El Niño: Be careful what you wish for
Lots of people along the West Coast are hoping that predictions of a strong El Niño this winter will prove correct, because a season of hard rain is needed.
But even if a season of rain does provide some relief for western states, banking on El Niño to fix what amounts to a four-year drought is problematic for a lot of practical reasons.
Based on estimates from 2014 satellite data, California may be facing a groundwater deficit of some 63 trillion gallons. So it seems natural that folks out there are crossing their fingers and hoping for a long rainy winter. But there’s a problem.

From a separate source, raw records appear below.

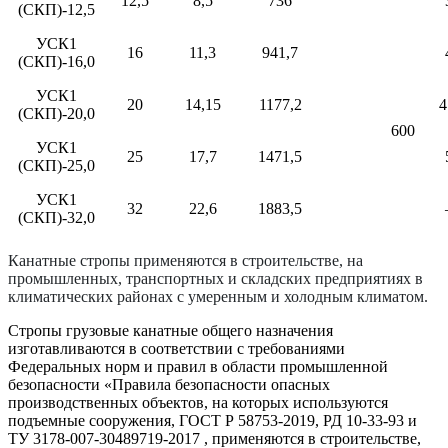
12,5
8,5
736
(СКП)-12,5
УСК1
16
11,3
941,7
(СКП)-16,0
УСК1
20
14,15
1177,2
4
(СКП)-20,0
600
УСК1
25
17,7
1471,5
(СКП)-25,0
УСК1
32
22,6
1883,5
(СКП)-32,0
Канатные стропы применяются в строительстве, на
промышленных, транспортных и складских предприятиях в
климатических районах с умеренным и холодным климатом.
Стропы грузовые канатные общего назначения
изготавливаются в соответствии с требованиями
Федеральных норм и правил в области промышленной
безопасности «Правила безопасности опасных
производственных объектов, на которых используются
подъемные сооружения, ГОСТ Р 58753-2019, РД 10-33-93 и
ТУ 3178-007-30489719-2017 , применяются в строительстве,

“We don’t know what to do with rain in places like Los Angeles,” says Hadley Arnold, Arid Lands Institute co-director. “We know it as flood, we know it as threat, we know it as waste and we get rid of it as fast as we can.”
Arnold points out that much of the water infrastructure in the West is designed for water coming from mountain snow pack, which melts gradually into rivers and reservoirs. Rain, by comparison, requires a completely different system.
Moreover, rain accounts for just one part of the supply side of fresh water. Frank Marsik, a climate researcher at the University of Michigan’s Department of Atmospheric, Oceanic and Space Sciences, says making headway against the California drought requires policies to curb demand, beyond simply “praying for rain.”
“You know they might have helped with an El Niño, for instance, in an area that has been seeing some very dry conditions,” Marsik says. “But that’s certainly not something you can count on every year. What you can count on are your habits.”
Even if an El Niño does materialize, its effects could vary significantly.
“You might fill up your reservoirs in one year, but you’re not likely to recharge groundwater,” says Mike Halpert, a director at the Climate Prediction Center, part of the National Oceanic and Atmospheric Administration. “So this is a drought that I wouldn’t expect to end even with a good rainy and snowy winter.”
Looking beyond this year, many climate researchers predict drought might actually become an increasingly common condition for large parts of the globe.